▶ Work instruction
Quote the records below word for word, beginning at the line that contains "В скобках после названий экзаменов указан" and stopping after the line that contains "t puis changer de post un mec qui". Leave the pictures out of your answer.

▶ Records supplied
____
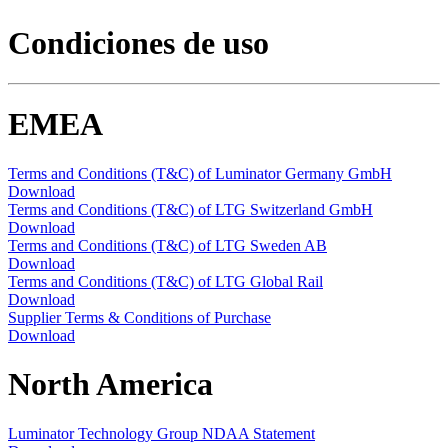
Condiciones de uso
EMEA
Terms and Conditions (T&C) of Luminator Germany GmbH
Download
Terms and Conditions (T&C) of LTG Switzerland GmbH
Download
Terms and Conditions (T&C) of LTG Sweden AB
Download
Terms and Conditions (T&C) of LTG Global Rail
Download
Supplier Terms & Conditions of Purchase
Download
North America
Luminator Technology Group NDAA Statement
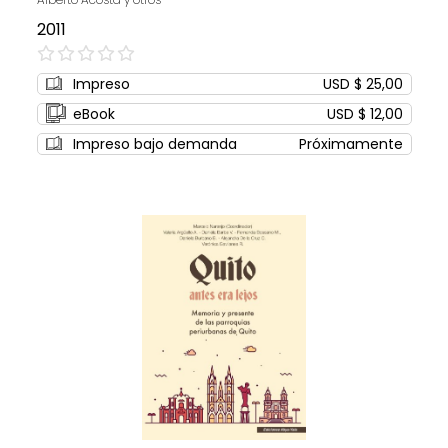
2011
0%
Impreso
USD $ 25,00
eBook
USD $ 12,00
Impreso bajo demanda
Próximamente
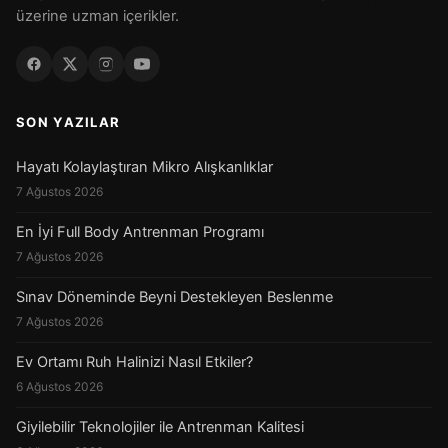
üzerine uzman içerikler.
SON YAZILAR
Hayatı Kolaylaştıran Mikro Alışkanlıklar
7 Ağustos 2026
En İyi Full Body Antrenman Programı
7 Ağustos 2026
Sınav Döneminde Beyni Destekleyen Beslenme
7 Ağustos 2026
Ev Ortamı Ruh Halinizi Nasıl Etkiler?
6 Ağustos 2026
Giyilebilir Teknolojiler ile Antrenman Kalitesi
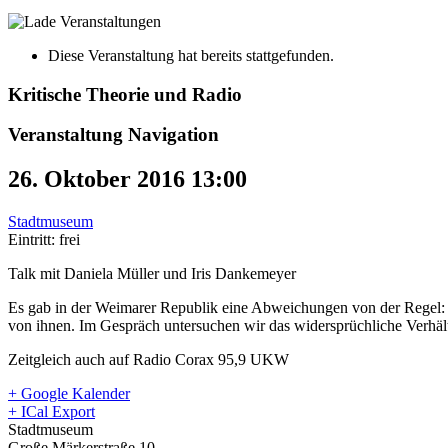
Diese Veranstaltung hat bereits stattgefunden.
Kritische Theorie und Radio
Veranstaltung Navigation
26. Oktober 2016 13:00
Stadtmuseum
Eintritt: frei
Talk mit Daniela Müller und Iris Dankemeyer
Es gab in der Weimarer Republik eine Abweichungen von der Regel: 
von ihnen. Im Gespräch untersuchen wir das widersprüchliche Verhä
Zeitgleich auch auf Radio Corax 95,9 UKW
+ Google Kalender
+ ICal Export
Stadtmuseum
Große Märkerstraße 10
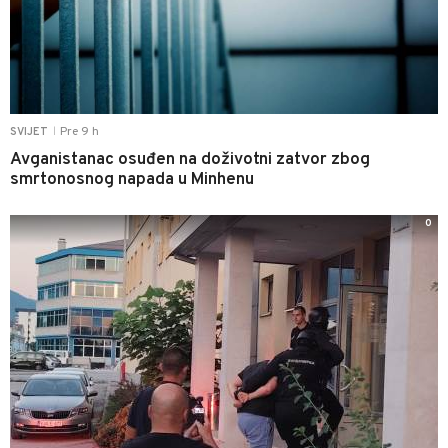
Pre 9 h
SVIJET
|
Avganistanac osuđen na doživotni zatvor zbog
smrtonosnog napada u Minhenu
0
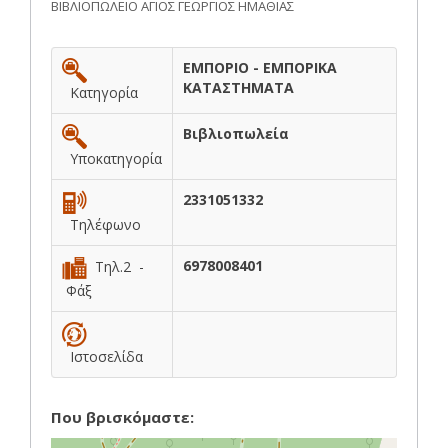
ΒΙΒΛΙΟΠΩΛΕΙΟ ΑΓΙΟΣ ΓΕΩΡΓΙΟΣ ΗΜΑΘΙΑΣ
ΕΜΠΟΡΙΟ - ΕΜΠΟΡΙΚΑ
ΚΑΤΑΣΤΗΜΑΤΑ
Κατηγορία
Βιβλιοπωλεία
Υποκατηγορία
2331051332
Τηλέφωνο
6978008401
Τηλ.2 -
Φάξ
Ιστοσελίδα
Που βρισκόμαστε:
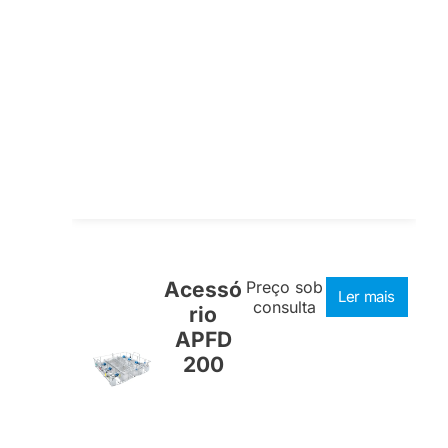
Acessó
Preço sob
Ler mais
consulta
rio
APFD
200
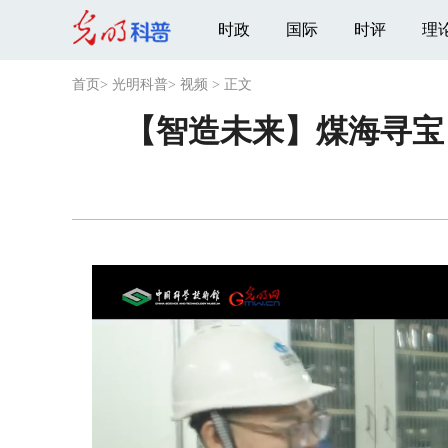
时政
国际
时评
理
首页
>
光明科普
>
视频
>
正文
【智造未来】煤海寻宝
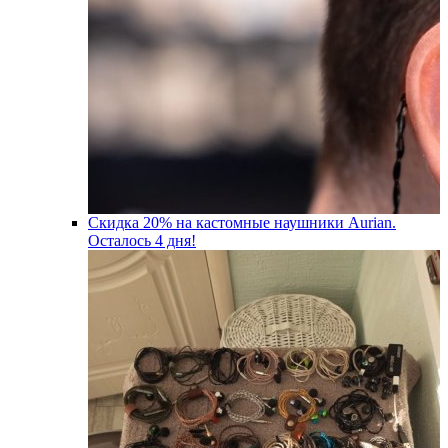
Скидка 20% на кастомные наушники Aurian.
Осталось 4 дня!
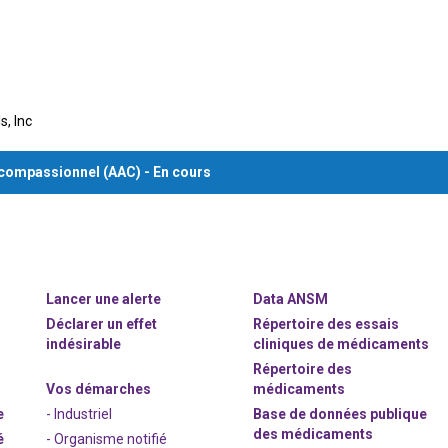
, Inc
 compassionnel (AAC) - En cours
Lancer une alerte
Data ANSM
Déclarer un effet
Répertoire des essais
indésirable
cliniques de médicaments
Répertoire des
Vos démarches
médicaments
e
- Industriel
Base de données publique
des médicaments
é
- Organisme notifié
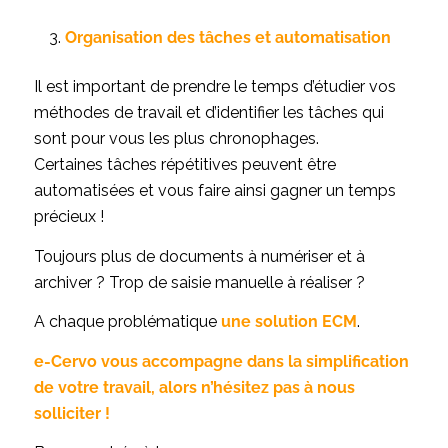
Organisation des tâches et automatisation
Il est important de prendre le temps d’étudier vos
méthodes de travail et d’identifier les tâches qui
sont pour vous les plus chronophages.
Certaines tâches répétitives peuvent être
automatisées et vous faire ainsi gagner un temps
précieux !
Toujours plus de documents à numériser et à
archiver ? Trop de saisie manuelle à réaliser ?
A chaque problématique
une solution ECM
.
e-Cervo vous accompagne dans la simplification
de votre travail, alors n’hésitez pas à nous
solliciter !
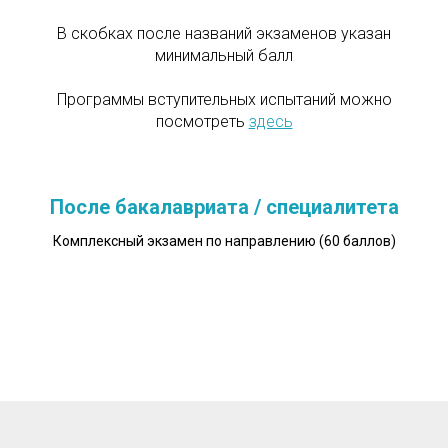
В скобках после названий экзаменов указан
минимальный балл
Программы вступительных испытаний можно
посмотреть
здесь
После бакалавриата / специалитета
Комплексный экзамен по направлению (60 баллов)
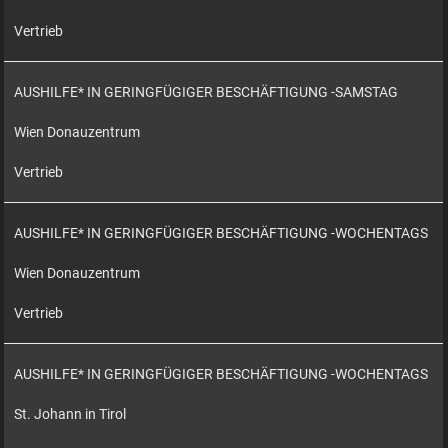
Vertrieb
AUSHILFE* IN GERINGFÜGIGER BESCHÄFTIGUNG -SAMSTAG
Wien Donauzentrum
Vertrieb
AUSHILFE* IN GERINGFÜGIGER BESCHÄFTIGUNG -WOCHENTAGS
Wien Donauzentrum
Vertrieb
AUSHILFE* IN GERINGFÜGIGER BESCHÄFTIGUNG -WOCHENTAGS
St. Johann in Tirol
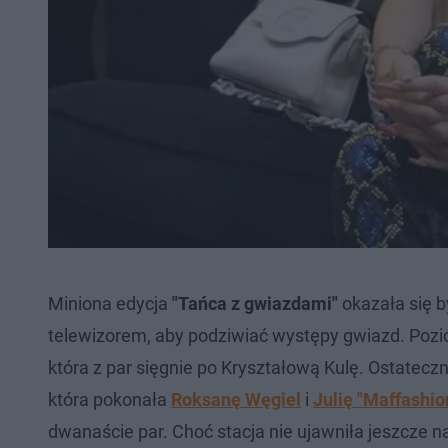
Miniona edycja
"Tańca z gwiazdami"
okazała się b
telewizorem, aby podziwiać występy gwiazd. Pozi
która z par sięgnie po Kryształową Kulę. Ostatecz
która pokonała
Roksanę Węgiel
i
Julię "Maffashi
dwanaście par. Choć stacja nie ujawniła jeszcze 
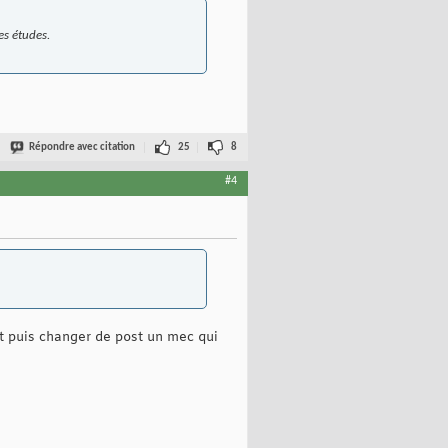
es études.
Répondre avec citation
25
8
#4
t puis changer de post un mec qui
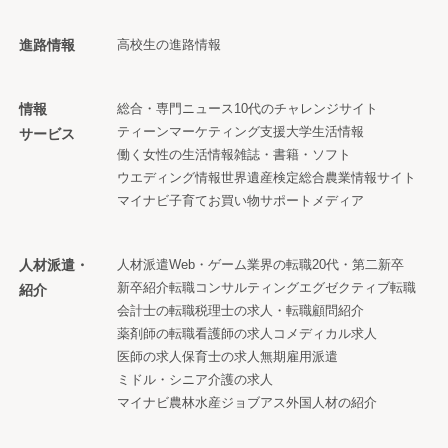
進路情報
高校生の進路情報
情報
総合・専門ニュース
10代のチャレンジサイト
ティーンマーケティング支援
大学生活情報
サービス
働く女性の生活情報
雑誌・書籍・ソフト
ウエディング情報
世界遺産検定
総合農業情報サイト
マイナビ子育て
お買い物サポートメディア
人材派遣・
人材派遣
Web・ゲーム業界の転職
20代・第二新卒
新卒紹介
転職コンサルティング
エグゼクティブ転職
紹介
会計士の転職
税理士の求人・転職
顧問紹介
薬剤師の転職
看護師の求人
コメディカル求人
医師の求人
保育士の求人
無期雇用派遣
ミドル・シニア
介護の求人
マイナビ農林水産ジョブアス
外国人材の紹介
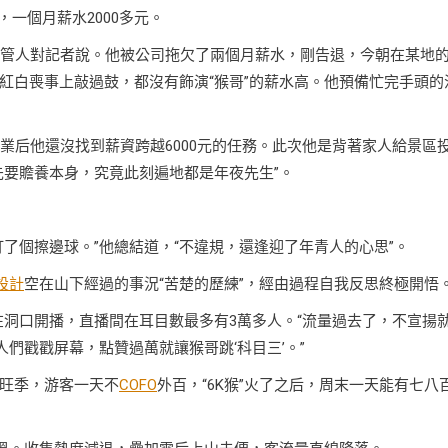
一個月薪水2000多元。
禮掌管人對記者說。他被公司拖欠了兩個月薪水，剛告退，今朝在某地
紅白喪事上敲過鼓，都沒有飾演“猴哥”的薪水高。他預備忙完手頭的
業后他還沒找到薪資跨越6000元的任務。此次他是背著家人給景區
先要贍養本身，究竟此刻遍地都是年夜先生”。
了個擦邊球。”他總結道，“不違規，還逢迎了年青人的心思”。
設計
空在山下經過的事況“苦楚的歷練”，經由過程自我反思終極開悟
半在洞口開播，直播間在耳目數最多有3萬多人。“流量過去了，不宣揚
們戳戳屏幕，點贊過萬就讓猴哥跳‘科目三’。”
旺季，游客一天不
COFO
外百，“6K猴”火了之后，周末一天能有七八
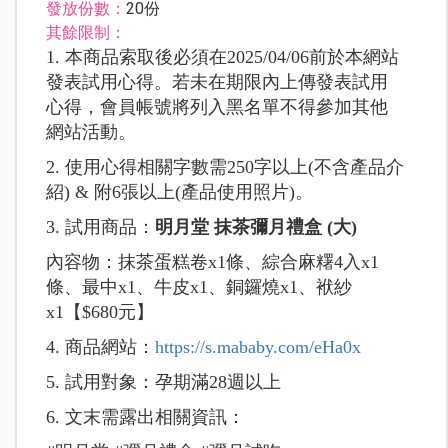
發放份數：
20份
其餘限制：
1. 本商品索取後必須在2025/04/06前於本網站
發表試用心得。若未在期限內上傳發表試用
心得，會員帳號將列入黑名單不得參加其他
網站活動。
2. 使用心得相關字數需250字以上(不含產品介
紹) & 附6張以上(產品使用照片)。
3. 試用商品：
明月堂 抹茶彌月禮盒 (大)
內容物：抹茶蛋糕卷x1條、綜合麻糬4入x1
條、最中x1、牛皮x1、銅鑼燒x1、袱紗
x1
【$680元】
4. 商品網站：
https://s.mababy.com/eHa0x
5. 試用對象：孕期滿28週以上
6. 文末需露出相關資訊：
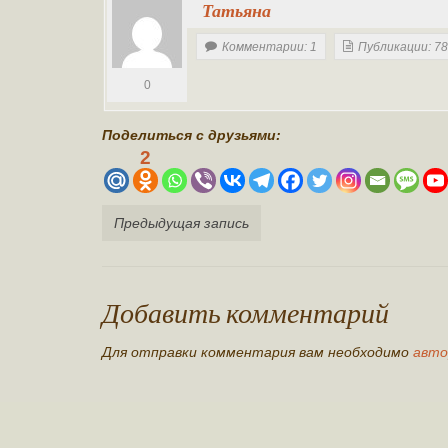
Татьяна
Комментарии: 1
Публикации: 7
0
Поделиться с друзьями:
2
Предыдущая запись
Добавить комментарий
Для отправки комментария вам необходимо
авто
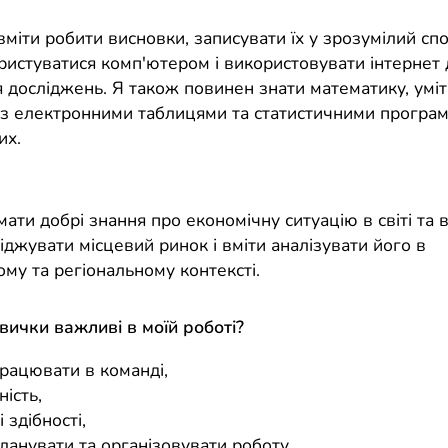
міти робити висновки, записувати їх у зрозумілий спо
ристуватися комп'ютером і використовувати інтернет 
 досліджень. Я також повинен знати математику, умі
з електронними таблицями та статистичними програ
их.
ати добрі знання про економічну ситуацію в світі та в
джувати місцевий ринок і вміти аналізувати його в
му та регіональному контексті.
авички важливі в моїй роботі?
працювати в команді,
ність,
і здібності,
ланувати та організовувати роботу,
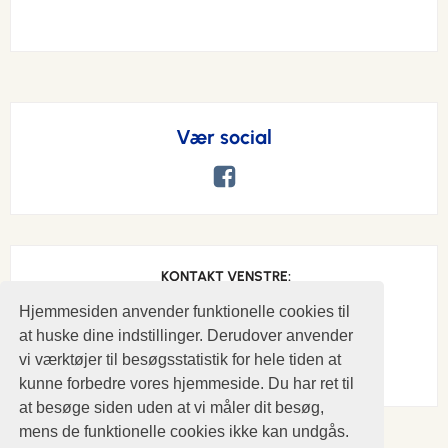
Vær social
KONTAKT VENSTRE:
Hjemmesiden anvender funktionelle cookies til
Telefon: (+45) 25 21 11 16
at huske dine indstillinger. Derudover anvender
Ole Sejr Hansen
ole25211116@gmail.com
vi værktøjer til besøgsstatistik for hele tiden at
kunne forbedre vores hjemmeside. Du har ret til
at besøge siden uden at vi måler dit besøg,
mens de funktionelle cookies ikke kan undgås.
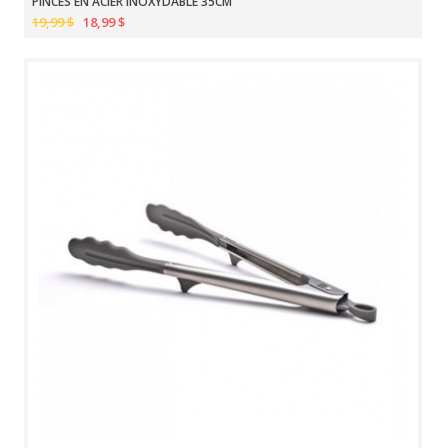
PINCES EN ACIER INOXYDABLE 35CM
19,99 $
18,99 $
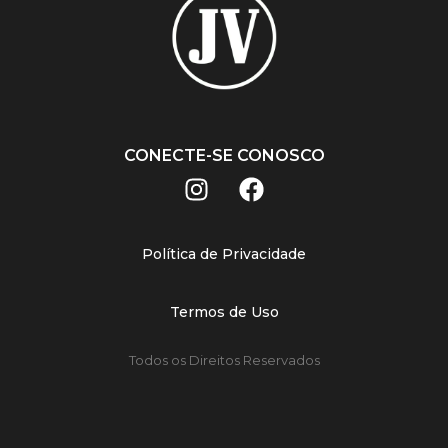
CONECTE-SE CONOSCO
Política de Privacidade
Termos de Uso
Todos os Direitos Reservados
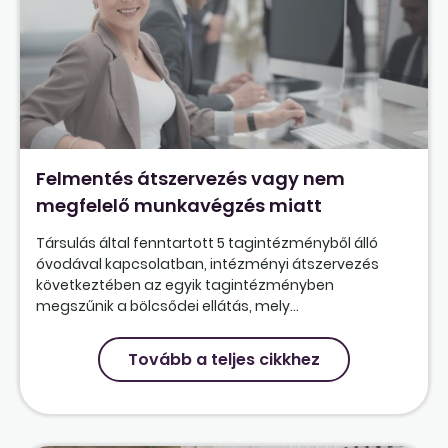
Felmentés átszervezés vagy nem
megfelelő munkavégzés miatt
Társulás által fenntartott 5 tagintézményből álló
óvodával kapcsolatban, intézményi átszervezés
következtében az egyik tagintézményben
megszűnik a bölcsődei ellátás, mely...
Tovább a teljes cikkhez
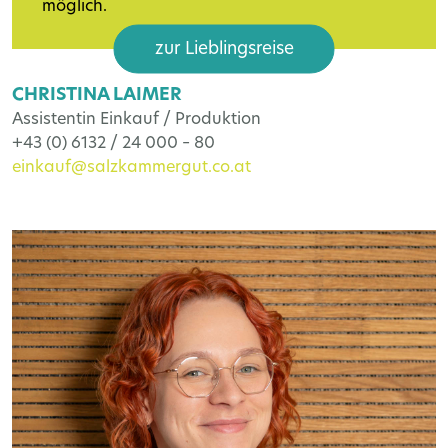
möglich.
zur Lieblingsreise
CHRISTINA LAIMER
Assistentin Einkauf / Produktion
+43 (0) 6132 / 24 000 – 80
einkauf@salzkammergut.co.at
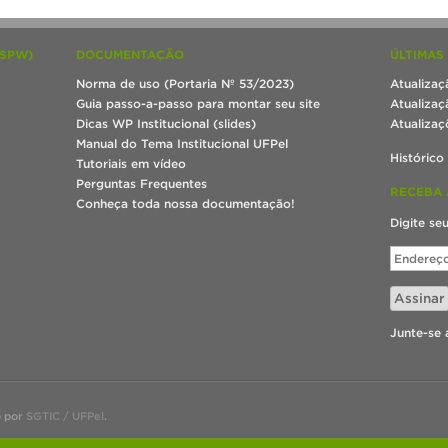
(SPW)
DOCUMENTAÇÃO
ÚLTIMAS
Norma de uso (Portaria Nº 53/2023)
Atualizaç
Guia passo-a-passo para montar seu site
Atualizaç
Dicas WP Institucional (slides)
Atualizaç
Manual do Tema Institucional UFPel
Histórico
Tutoriais em vídeo
Perguntas Frequentes
RECEBA 
Conheça toda nossa documentação!
Digite se
Endereço
de
e-
Assinar
mail
Junte-se 
o por
SGTIC / UFPel
.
____
▶ Task solution
В скобках после названий экзаменов указан
минимальный балл
Программы вступительных испытаний можно
посмотреть
здесь
После бакалавриата / специалитета
Комплексный экзамен по направлению (60 баллов)
Vertrieb
AUSHILFE* IN GERINGFÜGIGER BESCHÄFTIGUNG -SAMSTAG
Wien Donauzentrum
Vertrieb
AUSHILFE* IN GERINGFÜGIGER BESCHÄFTIGUNG -WOCHENTAGS
Wien Donauzentrum
Vertrieb
AUSHILFE* IN GERINGFÜGIGER BESCHÄFTIGUNG -WOCHENTAGS
St. Johann in Tirol
Miniona edycja
"Tańca z gwiazdami"
okazała się b
telewizorem, aby podziwiać występy gwiazd. Pozi
która z par sięgnie po Kryształową Kulę. Ostatecz
która pokonała
Roksanę Węgiel
i
Julię "Maffashi
dwanaście par. Choć stacja nie ujawniła jeszcze 
es études.
Répondre avec citation
25
8
#4
t puis changer de post un mec qui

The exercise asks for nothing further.